:: Supplied data ::

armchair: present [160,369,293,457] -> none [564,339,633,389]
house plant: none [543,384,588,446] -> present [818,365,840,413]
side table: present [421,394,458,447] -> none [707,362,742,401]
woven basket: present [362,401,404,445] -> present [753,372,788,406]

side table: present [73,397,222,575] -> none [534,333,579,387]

:::

● **Work to complete**:
Return each line among the entries that holds the word "none".

● **Task solution**:
armchair: present [160,369,293,457] -> none [564,339,633,389]
house plant: none [543,384,588,446] -> present [818,365,840,413]
side table: present [421,394,458,447] -> none [707,362,742,401]
side table: present [73,397,222,575] -> none [534,333,579,387]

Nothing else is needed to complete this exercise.